The cash strapped Government’s tax hike on companies in the export sector of up to 30 percent from 1 November onwards, as part of the staff-level agreement reached with the International Monetary Fund (IMF) is to be delayed following intervention of the Committee on Public Finance (COPF).
The Government is set to introduce new tax reforms under the Inland Revenue Act, which will tax export-sector companies between 0% and 30%, increasing the current tax rates of 14% on businesses exporting goods and services and 0% on companies providing information technology (IT) services.
Dr Harsha de Silva, Chairman of the Committee of Public Finance instructed officials of the Ministry of Finance that an analytical report be submitted on the increase of export levy as per the Inland Revenue (Amendment) Bill which is expected to be passed in Parliament.
This directive was issued by the Chairman of the Committee on Public Finance at meeting held in Parliament recently (28) taking up the Inland Revenue (Amendment) Bill into consideration.
The Committee also instructed the Ministry of Finance and the Department of Inland Revenue to indicate the expected revenue for each sector by increasing the tax of 14% to 30%.
Furthermore, the chairman of the committee informed to submit a detailed report on the amount of income obtained falling under the respective export sectors in consideration of the previous tax rates.
The committee pointed out that instead of short-term efforts to increase the government’s income by raising export taxes, long-term action should be taken, and export taxes should be collected so as not to discourage exporters who bring dollars to the country.
Therefore, the chairman of the committee said that the draft Bill should be considered pertaining to the lowering of the export tax percentage at the committee stage.

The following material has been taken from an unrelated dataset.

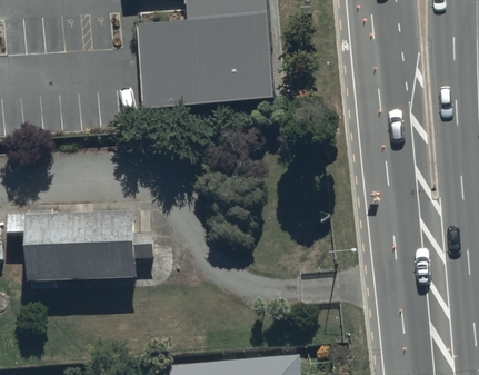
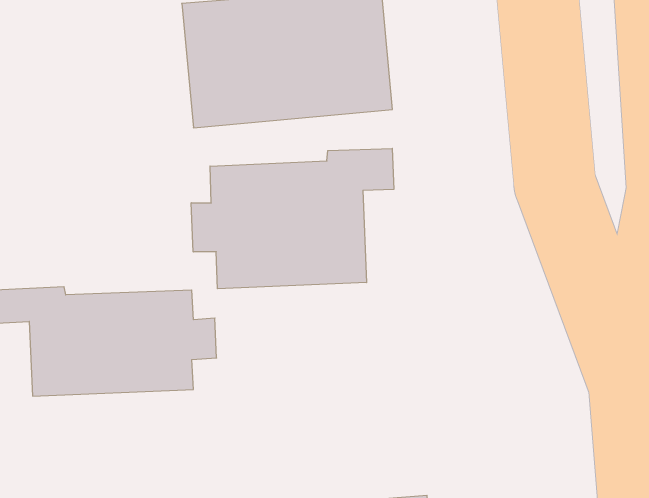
building: none -> [191,148,394,289]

Furthermore, the proposed increase in personal income tax was also discussed at the Committee meeting held. The committee informed the officials to present a comparative analysis with the existing conditions of other countries in the region on this regard.
Thus, subject to the above instructions, the Inland Revenue (Amendment) Bill received the approval of the Committee on Public Finance.
The absence of a separate regulatory board related to casino regulation was also discussed at length. Although the Casino Business (Regulation) Act No. 17 of 2010 exists to provide the necessary legal provisions for the casino business at present, it is not sufficient for regulatory activities including revenue recovery and therefore, a separate regulatory authority should be established under the said amendments was pointed out by the Committee.
Thus, the committee informed the officials of the Ministry of Finance to submit an action plan as previously notified on the matter.